Random grammar [Yes, it was spelled wrong before. Yes, I did richly deserve that.] question:
I remember the moral of John 8:1-11 as 'Let he who is without sin cast the first stone'. A quick check of most normal translations available on the Bible Gateway shows not one with this formulation, which may render the following pointless. Nevertheless, as a grammar exercise:
Is 'he' correct in the above sentence, or should it be '... him ...'?


The argument for 'him': the object of the verb is an implied listener, you. This notional person without sin is thus the object, and so should be accusative: him. 'who is without sin' is a descriptive clause, and thus irrelevant to the pronoun.

An argument for 'he': 'he who is without sin' is a single syntactical unit, serving as a noun, and so can be a direct object without changing the case of the pronoun.

A different argument for 'he': I would say that the pronoun is really serving to indicate the subject of the verb 'cast' rather than an object of the verb 'let'.

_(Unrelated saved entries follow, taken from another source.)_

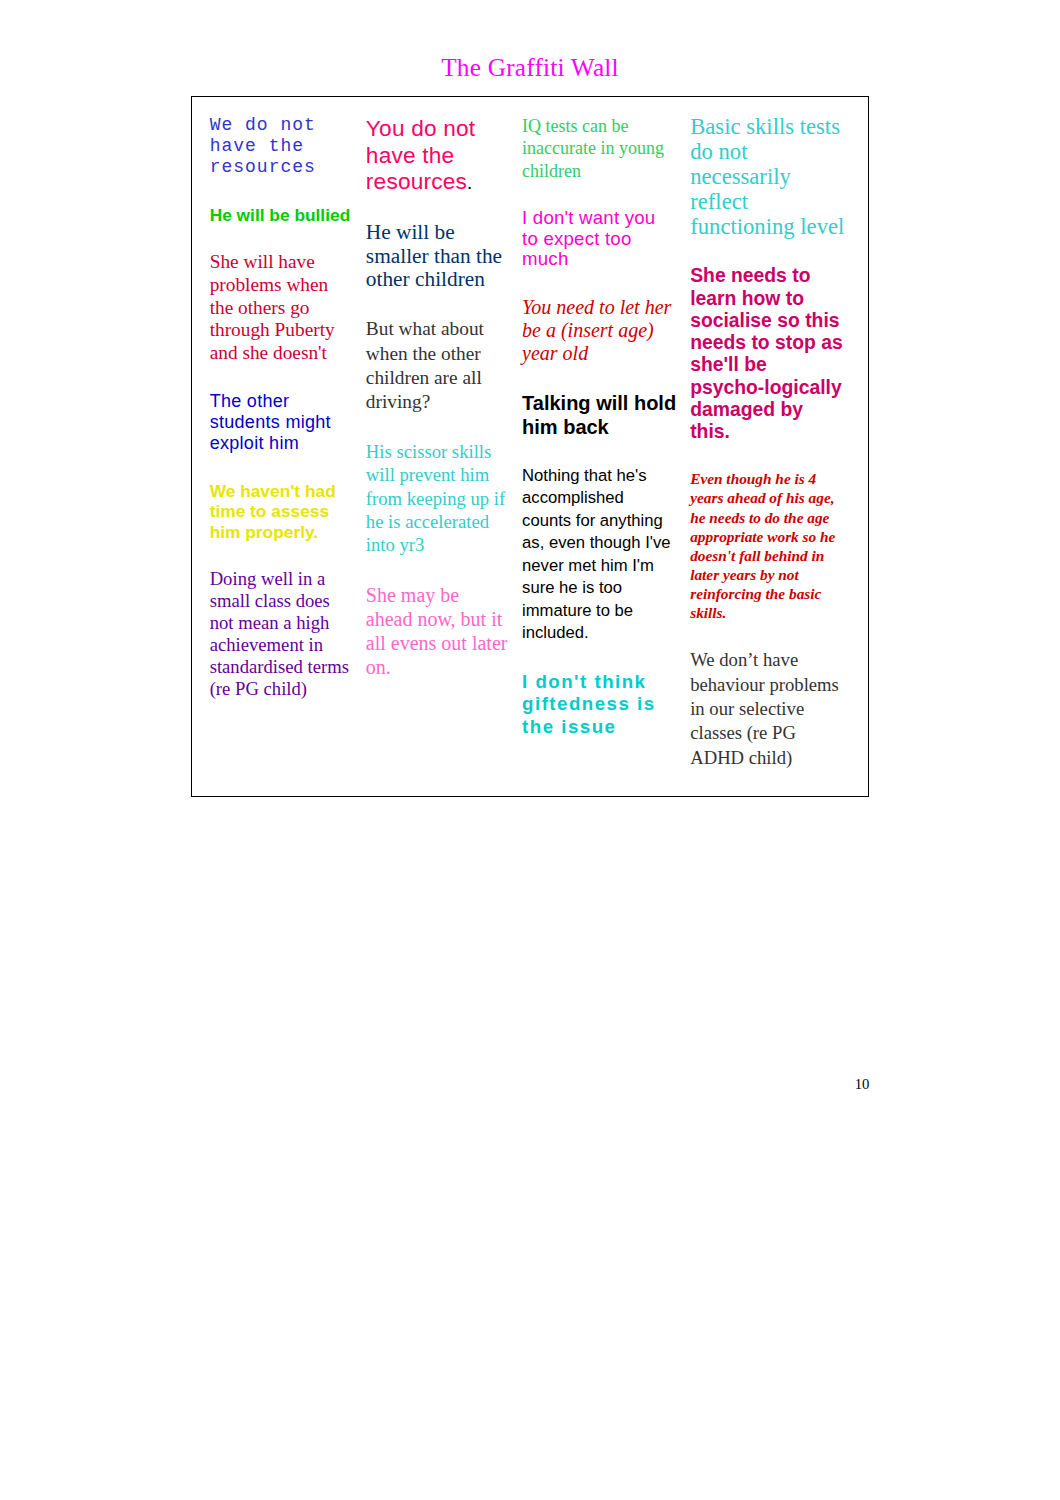The Graffiti Wall
| We do not have the resources He will be bullied She will have problems when the others go through Puberty and she doesn't The other students might exploit him We haven't had time to assess him properly. Doing well in a small class does not mean a high achievement in standardised terms (re PG child) | You do not have the resources . He will be smaller than the other children But what about when the other children are all driving? His scissor skills will prevent him from keeping up if he is accelerated into yr3 She may be ahead now, but it all evens out later on. | IQ tests can be inaccurate in young children I don't want you to expect too much You need to let her be a (insert age) year old Talking will hold him back Nothing that he's accomplished counts for anything as, even though I've never met him I'm sure he is too immature to be included. I don't think giftedness is the issue | Basic skills tests do not necessarily reflect functioning level She needs to learn how to socialise so this needs to stop as she'll be psycho-logically damaged by this. Even though he is 4 years ahead of his age, he needs to do the age appropriate work so he doesn't fall behind in later years by not reinforcing the basic skills. We don’t have behaviour problems in our selective classes (re PG ADHD child) |
10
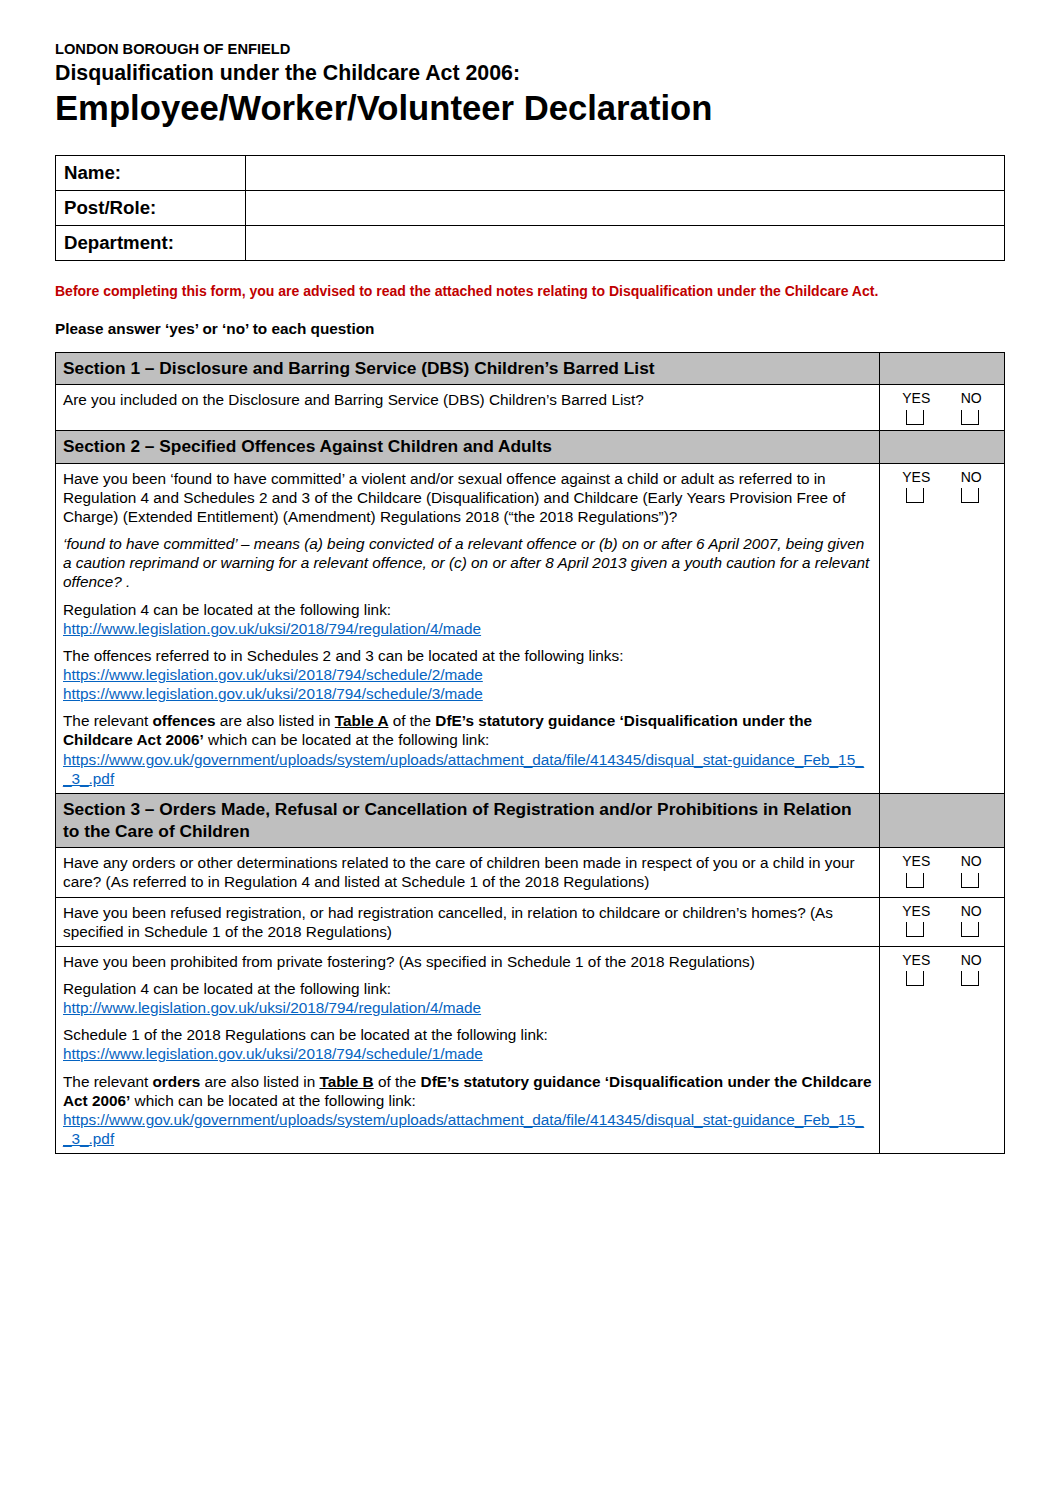LONDON BOROUGH OF ENFIELD
Disqualification under the Childcare Act 2006:
Employee/Worker/Volunteer Declaration
| Name: | |
| Post/Role: | |
| Department: | |
Before completing this form, you are advised to read the attached notes relating to Disqualification under the Childcare Act.
Please answer ‘yes’ or ‘no’ to each question
| Section 1 – Disclosure and Barring Service (DBS) Children’s Barred List | |
| Are you included on the Disclosure and Barring Service (DBS) Children’s Barred List? | YES NO |
| Section 2 – Specified Offences Against Children and Adults | |
| Have you been ‘found to have committed’ a violent and/or sexual offence against a child or adult as referred to in Regulation 4 and Schedules 2 and 3 of the Childcare (Disqualification) and Childcare (Early Years Provision Free of Charge) (Extended Entitlement) (Amendment) Regulations 2018 (“the 2018 Regulations”)? ‘found to have committed’ – means (a) being convicted of a relevant offence or (b) on or after 6 April 2007, being given a caution reprimand or warning for a relevant offence, or (c) on or after 8 April 2013 given a youth caution for a relevant offence? . Regulation 4 can be located at the following link: http://www.legislation.gov.uk/uksi/2018/794/regulation/4/made The offences referred to in Schedules 2 and 3 can be located at the following links: https://www.legislation.gov.uk/uksi/2018/794/schedule/2/made https://www.legislation.gov.uk/uksi/2018/794/schedule/3/made The relevant offences are also listed in Table A of the DfE’s statutory guidance ‘Disqualification under the Childcare Act 2006’ which can be located at the following link: https://www.gov.uk/government/uploads/system/uploads/attachment_data/file/414345/disqual_stat-guidance_Feb_15__3_.pdf | YES NO |
| Section 3 – Orders Made, Refusal or Cancellation of Registration and/or Prohibitions in Relation to the Care of Children | |
| Have any orders or other determinations related to the care of children been made in respect of you or a child in your care? (As referred to in Regulation 4 and listed at Schedule 1 of the 2018 Regulations) | YES NO |
| Have you been refused registration, or had registration cancelled, in relation to childcare or children’s homes? (As specified in Schedule 1 of the 2018 Regulations) | YES NO |
| Have you been prohibited from private fostering? (As specified in Schedule 1 of the 2018 Regulations) Regulation 4 can be located at the following link: http://www.legislation.gov.uk/uksi/2018/794/regulation/4/made Schedule 1 of the 2018 Regulations can be located at the following link: https://www.legislation.gov.uk/uksi/2018/794/schedule/1/made The relevant orders are also listed in Table B of the DfE’s statutory guidance ‘Disqualification under the Childcare Act 2006’ which can be located at the following link: https://www.gov.uk/government/uploads/system/uploads/attachment_data/file/414345/disqual_stat-guidance_Feb_15__3_.pdf | YES NO |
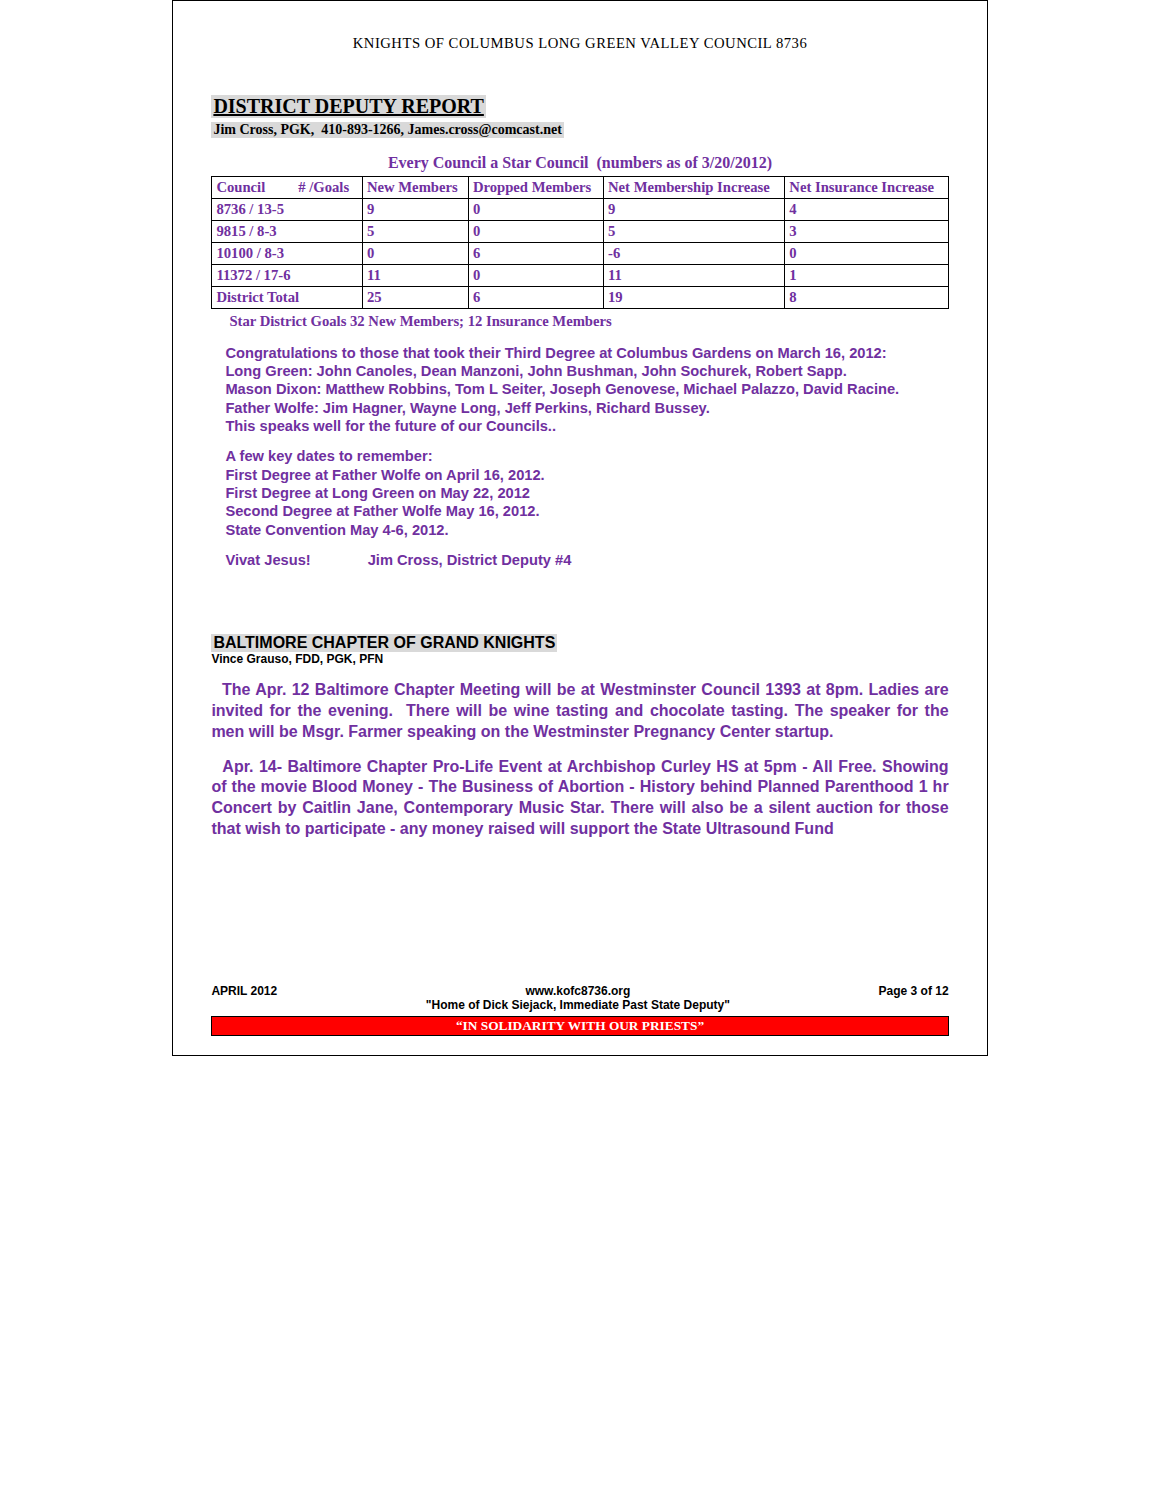KNIGHTS OF COLUMBUS LONG GREEN VALLEY COUNCIL 8736
DISTRICT DEPUTY REPORT
Jim Cross, PGK, 410-893-1266, James.cross@comcast.net
Every Council a Star Council (numbers as of 3/20/2012)
| Council # /Goals | New Members | Dropped Members | Net Membership Increase | Net Insurance Increase |
| 8736 / 13-5 | 9 | 0 | 9 | 4 |
| 9815 / 8-3 | 5 | 0 | 5 | 3 |
| 10100 / 8-3 | 0 | 6 | -6 | 0 |
| 11372 / 17-6 | 11 | 0 | 11 | 1 |
| District Total | 25 | 6 | 19 | 8 |
Star District Goals 32 New Members; 12 Insurance Members
Congratulations to those that took their Third Degree at Columbus Gardens on March 16, 2012:
Long Green: John Canoles, Dean Manzoni, John Bushman, John Sochurek, Robert Sapp.
Mason Dixon: Matthew Robbins, Tom L Seiter, Joseph Genovese, Michael Palazzo, David Racine.
Father Wolfe: Jim Hagner, Wayne Long, Jeff Perkins, Richard Bussey.
This speaks well for the future of our Councils..
A few key dates to remember:
First Degree at Father Wolfe on April 16, 2012.
First Degree at Long Green on May 22, 2012
Second Degree at Father Wolfe May 16, 2012.
State Convention May 4-6, 2012.
Vivat Jesus! Jim Cross, District Deputy #4
BALTIMORE CHAPTER OF GRAND KNIGHTS
Vince Grauso, FDD, PGK, PFN
The Apr. 12 Baltimore Chapter Meeting will be at Westminster Council 1393 at 8pm. Ladies are invited for the evening. There will be wine tasting and chocolate tasting. The speaker for the men will be Msgr. Farmer speaking on the Westminster Pregnancy Center startup.
Apr. 14- Baltimore Chapter Pro-Life Event at Archbishop Curley HS at 5pm - All Free. Showing of the movie Blood Money - The Business of Abortion - History behind Planned Parenthood 1 hr Concert by Caitlin Jane, Contemporary Music Star. There will also be a silent auction for those that wish to participate - any money raised will support the State Ultrasound Fund
APRIL 2012
www.kofc8736.org
"Home of Dick Siejack, Immediate Past State Deputy"
Page 3 of 12
“IN SOLIDARITY WITH OUR PRIESTS”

So, grammar mavens, what do you think?

Date: 2005-10-14 09:57 pm (UTC)
From: [personal profile] radinden
Ah, you knew it would happen...

Random grammer question

Kelsey? :p

Date: 2005-10-14 09:59 pm (UTC)
From: [identity profile] quizcustodet.livejournal.com
Damn you, Gaudere!

Date: 2005-10-14 10:17 pm (UTC)
From: [identity profile] kht.livejournal.com
Yes, it was spelled wrong before. Yes, I did richly deserve that.

Don't you mean "wrongly" rather than "wrong"? I think that sentence calls for an adverb rather than an adjective.

Date: 2005-10-14 10:23 pm (UTC)
From: [identity profile] quizcustodet.livejournal.com
You are of course correct. And this one's a habit rather than a typo, which just shows what you get for correcting this things after the fact. Or perhaps for being admitting to it...

I give up. No more edits...

Date: 2005-10-14 10:26 pm (UTC)
From: [identity profile] quizcustodet.livejournal.com
And showing that I'm even more pathetic, my mood is much improved by finding that Merriam-Webster has wrong listed as an adverb. Probably American usage.

Date: 2005-10-14 10:33 pm (UTC)
From: [personal profile] radinden
The expression "quit while you're behind" springs to mind. Or, perhaps, "quit while your behind" :p

Date: 2005-10-14 10:36 pm (UTC)
From: [personal profile] radinden
Elsewhere, this may assist you.

Date: 2005-10-14 11:19 pm (UTC)
From: [identity profile] quizcustodet.livejournal.com
Thanks for that. I'm not really convinced, though - I think the fact that the whole stress of the sentence is on the qualification about lack of sin means that it can't be regarded as the parenthetical comment suggested. E.g. 'Let him, who is without sin, ...' Still, Fowler's is a substantial authority on that side of the argument.